*** Source passage ***
= Materice =

Christmas tradition among Croats and Serbs

Materice (also known as Majčice and Majke nebeske) is a tradition at the third Sunday of Advent. It is found among Croatian Catholics in Dalmatia, among the Croats of Bosnia and Herzegovina and Bačka. The custom is part of a whole with the Djetinjci of the second Sunday and the Očići of the fourth Sunday of Advent. A similar custom (Материце) exists among Serbian Orthodoxs on "Sunday of the Forefathers", the penultimate Sunday before Christmas according to the Julian calendar.

Customs vary from region to region, but they all have one thing in common: a joke on the mother's account. The children "threaten" their mothers, who appease them with gifts. According to custom, mothers give their children candy, nuts, fruit, hazelnuts, and other gifts, while children express their gratitude by congratulating them Materice. The mother is not expected to give money, but rather an edible gift.
*** End of Source passage ***
*** Given data ***
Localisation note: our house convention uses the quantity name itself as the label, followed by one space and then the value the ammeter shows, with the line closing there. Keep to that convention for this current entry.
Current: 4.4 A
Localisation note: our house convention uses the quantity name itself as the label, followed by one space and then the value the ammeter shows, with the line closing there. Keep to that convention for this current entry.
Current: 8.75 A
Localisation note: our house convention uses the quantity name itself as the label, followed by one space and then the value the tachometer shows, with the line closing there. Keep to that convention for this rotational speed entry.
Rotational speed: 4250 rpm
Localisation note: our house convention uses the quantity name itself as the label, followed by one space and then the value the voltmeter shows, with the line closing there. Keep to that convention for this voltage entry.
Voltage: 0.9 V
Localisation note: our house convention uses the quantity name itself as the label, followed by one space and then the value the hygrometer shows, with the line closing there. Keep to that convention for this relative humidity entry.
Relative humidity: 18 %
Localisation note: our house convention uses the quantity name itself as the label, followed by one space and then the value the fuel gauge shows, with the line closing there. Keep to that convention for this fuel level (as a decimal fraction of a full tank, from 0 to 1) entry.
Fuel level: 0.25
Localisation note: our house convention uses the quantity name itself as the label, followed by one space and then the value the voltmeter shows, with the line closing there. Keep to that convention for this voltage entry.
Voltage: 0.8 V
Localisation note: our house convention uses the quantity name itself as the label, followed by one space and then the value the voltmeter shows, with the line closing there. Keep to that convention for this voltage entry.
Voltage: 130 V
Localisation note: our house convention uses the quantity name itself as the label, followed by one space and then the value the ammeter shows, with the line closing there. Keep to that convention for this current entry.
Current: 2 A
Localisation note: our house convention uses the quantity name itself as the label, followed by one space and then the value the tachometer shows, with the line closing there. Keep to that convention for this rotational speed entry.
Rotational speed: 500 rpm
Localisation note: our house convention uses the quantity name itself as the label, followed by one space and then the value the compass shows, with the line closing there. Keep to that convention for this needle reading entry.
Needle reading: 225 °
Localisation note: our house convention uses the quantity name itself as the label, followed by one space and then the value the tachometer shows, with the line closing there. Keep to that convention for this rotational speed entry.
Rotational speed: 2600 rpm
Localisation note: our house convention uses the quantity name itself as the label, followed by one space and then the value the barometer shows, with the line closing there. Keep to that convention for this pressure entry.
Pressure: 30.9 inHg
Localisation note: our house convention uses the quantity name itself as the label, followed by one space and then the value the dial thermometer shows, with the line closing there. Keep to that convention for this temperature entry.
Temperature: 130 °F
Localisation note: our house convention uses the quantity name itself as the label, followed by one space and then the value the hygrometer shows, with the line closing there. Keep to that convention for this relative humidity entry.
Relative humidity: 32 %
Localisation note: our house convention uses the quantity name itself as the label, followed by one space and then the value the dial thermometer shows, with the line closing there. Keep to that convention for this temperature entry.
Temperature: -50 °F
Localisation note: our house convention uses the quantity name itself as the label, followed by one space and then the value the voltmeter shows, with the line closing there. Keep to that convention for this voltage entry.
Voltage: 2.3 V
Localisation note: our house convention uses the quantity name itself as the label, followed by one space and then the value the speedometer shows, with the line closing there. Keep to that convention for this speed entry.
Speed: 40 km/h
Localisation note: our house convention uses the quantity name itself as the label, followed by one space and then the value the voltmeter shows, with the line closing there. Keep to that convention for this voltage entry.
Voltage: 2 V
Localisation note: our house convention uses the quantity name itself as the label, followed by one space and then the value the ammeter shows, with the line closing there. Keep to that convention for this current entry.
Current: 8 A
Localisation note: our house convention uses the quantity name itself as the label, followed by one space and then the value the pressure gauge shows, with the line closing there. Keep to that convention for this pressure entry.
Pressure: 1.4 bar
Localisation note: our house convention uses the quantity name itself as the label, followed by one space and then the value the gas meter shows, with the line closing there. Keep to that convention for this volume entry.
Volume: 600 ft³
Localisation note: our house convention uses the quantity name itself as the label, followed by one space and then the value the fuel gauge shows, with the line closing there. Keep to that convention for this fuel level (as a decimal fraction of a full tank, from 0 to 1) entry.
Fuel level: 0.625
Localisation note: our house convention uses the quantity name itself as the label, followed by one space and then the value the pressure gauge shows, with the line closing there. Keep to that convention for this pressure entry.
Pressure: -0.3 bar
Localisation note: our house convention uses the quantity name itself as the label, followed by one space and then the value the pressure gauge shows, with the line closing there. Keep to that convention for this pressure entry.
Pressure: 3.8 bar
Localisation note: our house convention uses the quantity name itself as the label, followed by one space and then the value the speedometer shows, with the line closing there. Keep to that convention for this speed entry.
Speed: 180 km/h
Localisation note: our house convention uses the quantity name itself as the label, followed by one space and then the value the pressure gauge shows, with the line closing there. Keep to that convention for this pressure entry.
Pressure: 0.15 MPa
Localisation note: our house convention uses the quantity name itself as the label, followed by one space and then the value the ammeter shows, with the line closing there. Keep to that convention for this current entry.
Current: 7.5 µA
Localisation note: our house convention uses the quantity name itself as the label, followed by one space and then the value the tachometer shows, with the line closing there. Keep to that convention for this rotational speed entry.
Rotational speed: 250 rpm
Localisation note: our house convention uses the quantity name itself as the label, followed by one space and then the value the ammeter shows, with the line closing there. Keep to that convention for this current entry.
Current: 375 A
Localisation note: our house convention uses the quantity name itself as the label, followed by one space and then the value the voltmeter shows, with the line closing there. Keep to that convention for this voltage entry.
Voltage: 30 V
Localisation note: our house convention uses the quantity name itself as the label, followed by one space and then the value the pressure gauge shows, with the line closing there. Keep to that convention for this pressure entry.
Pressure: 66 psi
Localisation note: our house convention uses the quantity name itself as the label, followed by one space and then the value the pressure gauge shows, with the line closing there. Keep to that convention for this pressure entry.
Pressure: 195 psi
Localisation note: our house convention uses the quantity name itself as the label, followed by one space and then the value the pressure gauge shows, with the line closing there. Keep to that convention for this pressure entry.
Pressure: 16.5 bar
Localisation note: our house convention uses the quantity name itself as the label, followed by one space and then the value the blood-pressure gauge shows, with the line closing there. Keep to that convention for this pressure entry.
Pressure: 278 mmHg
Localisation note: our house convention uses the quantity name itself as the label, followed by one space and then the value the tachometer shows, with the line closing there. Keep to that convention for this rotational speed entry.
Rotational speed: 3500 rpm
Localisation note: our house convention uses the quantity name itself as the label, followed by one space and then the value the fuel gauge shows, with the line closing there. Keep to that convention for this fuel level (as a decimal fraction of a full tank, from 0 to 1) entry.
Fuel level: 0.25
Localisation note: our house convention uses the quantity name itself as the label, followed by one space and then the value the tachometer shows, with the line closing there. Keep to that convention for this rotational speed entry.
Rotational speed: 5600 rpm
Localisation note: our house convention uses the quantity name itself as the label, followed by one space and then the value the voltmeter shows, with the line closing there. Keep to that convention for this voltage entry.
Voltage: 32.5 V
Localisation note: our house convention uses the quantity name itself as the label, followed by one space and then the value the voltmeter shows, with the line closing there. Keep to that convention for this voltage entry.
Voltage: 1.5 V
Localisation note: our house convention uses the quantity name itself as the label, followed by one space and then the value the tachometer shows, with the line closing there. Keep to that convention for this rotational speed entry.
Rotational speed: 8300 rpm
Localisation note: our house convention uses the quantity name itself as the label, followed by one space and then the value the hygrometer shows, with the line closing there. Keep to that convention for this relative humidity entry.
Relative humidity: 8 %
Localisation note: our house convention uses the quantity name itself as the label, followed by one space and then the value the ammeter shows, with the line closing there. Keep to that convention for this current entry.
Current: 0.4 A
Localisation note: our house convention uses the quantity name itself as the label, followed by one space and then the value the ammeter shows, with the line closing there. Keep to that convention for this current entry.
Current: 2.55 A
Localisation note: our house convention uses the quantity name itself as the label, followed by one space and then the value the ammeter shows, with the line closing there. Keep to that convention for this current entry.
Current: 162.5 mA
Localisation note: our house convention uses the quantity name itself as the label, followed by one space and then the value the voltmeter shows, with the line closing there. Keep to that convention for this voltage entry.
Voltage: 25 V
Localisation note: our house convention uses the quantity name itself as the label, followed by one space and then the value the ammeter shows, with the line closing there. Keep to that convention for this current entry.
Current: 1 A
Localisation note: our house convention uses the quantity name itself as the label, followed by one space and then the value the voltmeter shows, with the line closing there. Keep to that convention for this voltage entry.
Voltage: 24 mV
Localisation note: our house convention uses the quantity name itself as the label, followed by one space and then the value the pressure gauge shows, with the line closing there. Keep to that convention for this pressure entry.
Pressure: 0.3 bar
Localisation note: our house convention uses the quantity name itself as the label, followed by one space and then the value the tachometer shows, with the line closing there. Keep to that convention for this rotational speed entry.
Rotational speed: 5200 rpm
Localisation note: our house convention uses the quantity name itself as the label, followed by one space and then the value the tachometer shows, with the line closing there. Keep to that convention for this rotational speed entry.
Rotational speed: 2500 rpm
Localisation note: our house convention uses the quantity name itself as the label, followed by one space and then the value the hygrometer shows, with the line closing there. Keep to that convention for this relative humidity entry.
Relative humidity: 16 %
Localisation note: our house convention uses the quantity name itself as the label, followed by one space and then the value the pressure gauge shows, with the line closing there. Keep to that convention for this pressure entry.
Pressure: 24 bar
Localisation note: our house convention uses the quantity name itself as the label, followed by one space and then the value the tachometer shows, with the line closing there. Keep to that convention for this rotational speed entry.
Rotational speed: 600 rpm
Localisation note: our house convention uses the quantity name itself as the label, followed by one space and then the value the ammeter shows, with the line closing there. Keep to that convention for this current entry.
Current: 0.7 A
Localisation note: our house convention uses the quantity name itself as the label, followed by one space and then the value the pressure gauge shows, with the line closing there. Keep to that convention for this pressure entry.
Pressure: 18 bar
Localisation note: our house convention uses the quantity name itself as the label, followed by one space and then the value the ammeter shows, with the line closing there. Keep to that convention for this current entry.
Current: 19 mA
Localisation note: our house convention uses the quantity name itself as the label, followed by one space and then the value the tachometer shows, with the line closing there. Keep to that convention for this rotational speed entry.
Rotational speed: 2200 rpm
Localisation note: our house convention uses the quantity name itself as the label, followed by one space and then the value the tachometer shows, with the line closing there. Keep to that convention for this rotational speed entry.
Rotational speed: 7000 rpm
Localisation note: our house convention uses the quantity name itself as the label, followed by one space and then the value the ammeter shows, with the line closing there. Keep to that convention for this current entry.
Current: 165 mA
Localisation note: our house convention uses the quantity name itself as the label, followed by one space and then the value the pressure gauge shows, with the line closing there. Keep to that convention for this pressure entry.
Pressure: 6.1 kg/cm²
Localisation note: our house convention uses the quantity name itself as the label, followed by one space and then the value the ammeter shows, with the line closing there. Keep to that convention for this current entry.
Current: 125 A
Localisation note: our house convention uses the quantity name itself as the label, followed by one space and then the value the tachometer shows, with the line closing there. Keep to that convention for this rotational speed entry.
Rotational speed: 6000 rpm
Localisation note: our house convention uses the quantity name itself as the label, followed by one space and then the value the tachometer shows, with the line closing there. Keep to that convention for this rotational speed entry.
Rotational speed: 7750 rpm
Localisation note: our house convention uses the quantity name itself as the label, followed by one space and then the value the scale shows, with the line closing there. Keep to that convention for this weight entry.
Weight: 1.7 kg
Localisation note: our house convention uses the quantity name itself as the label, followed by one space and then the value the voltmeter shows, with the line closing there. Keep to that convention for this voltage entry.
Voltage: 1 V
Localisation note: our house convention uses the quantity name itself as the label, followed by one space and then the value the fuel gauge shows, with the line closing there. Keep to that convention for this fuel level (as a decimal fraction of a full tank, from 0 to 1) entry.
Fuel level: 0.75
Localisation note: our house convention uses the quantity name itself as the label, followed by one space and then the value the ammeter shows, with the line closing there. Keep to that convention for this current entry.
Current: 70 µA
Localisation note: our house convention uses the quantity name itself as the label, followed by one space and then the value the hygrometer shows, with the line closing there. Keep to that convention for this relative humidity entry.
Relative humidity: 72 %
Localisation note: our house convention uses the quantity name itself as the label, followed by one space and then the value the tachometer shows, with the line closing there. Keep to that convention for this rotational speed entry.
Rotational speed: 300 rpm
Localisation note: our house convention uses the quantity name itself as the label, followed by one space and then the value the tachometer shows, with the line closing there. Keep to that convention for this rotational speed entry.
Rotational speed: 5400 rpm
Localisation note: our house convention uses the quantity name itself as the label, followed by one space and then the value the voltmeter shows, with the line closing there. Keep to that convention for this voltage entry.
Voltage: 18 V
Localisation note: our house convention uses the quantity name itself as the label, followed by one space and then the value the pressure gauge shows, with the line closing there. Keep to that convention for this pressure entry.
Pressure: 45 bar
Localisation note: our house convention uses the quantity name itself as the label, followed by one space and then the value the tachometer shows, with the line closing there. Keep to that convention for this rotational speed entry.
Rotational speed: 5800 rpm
*** End of Given data ***
--- Task 1 ---
Transcribe the Materice passage from "Materice (also known" down to "an edible gift.".
--- Task 2 ---
Write the next part of the passage on the Materice tradition, picking up after its final sentence.

--- Answer space 1 ---
Materice (also known as Majčice and Majke nebeske) is a tradition at the third Sunday of Advent. It is found among Croatian Catholics in Dalmatia, among the Croats of Bosnia and Herzegovina and Bačka. The custom is part of a whole with the Djetinjci of the second Sunday and the Očići of the fourth Sunday of Advent. A similar custom (Материце) exists among Serbian Orthodoxs on "Sunday of the Forefathers", the penultimate Sunday before Christmas according to the Julian calendar.

Customs vary from region to region, but they all have one thing in common: a joke on the mother's account. The children "threaten" their mothers, who appease them with gifts. According to custom, mothers give their children candy, nuts, fruit, hazelnuts, and other gifts, while children express their gratitude by congratulating them Materice. The mother is not expected to give money, but rather an edible gift.

--- Answer space 2 ---
It has been recorded that in the Sinjska krajina children prepare a rope in the morning and "threaten" their mother with hanging her if she does not make amends. On that day, the groom comes to his mother and asks for a ransom, in the form of a walnut or a cigarette, then goes to the sílo (communal meeting), brings his bride rakija, while she gifts him with a shirt, socks, etc.

Although, as a rule, only children congratulate their mothers, the custom has also become established in which husbands congratulate their wives, including mothers-in-law and other married women in their locality.

==Literature==
- Dragić, Marko (2008). "Advent u liturgiji i narodnoj kulturi Hrvata"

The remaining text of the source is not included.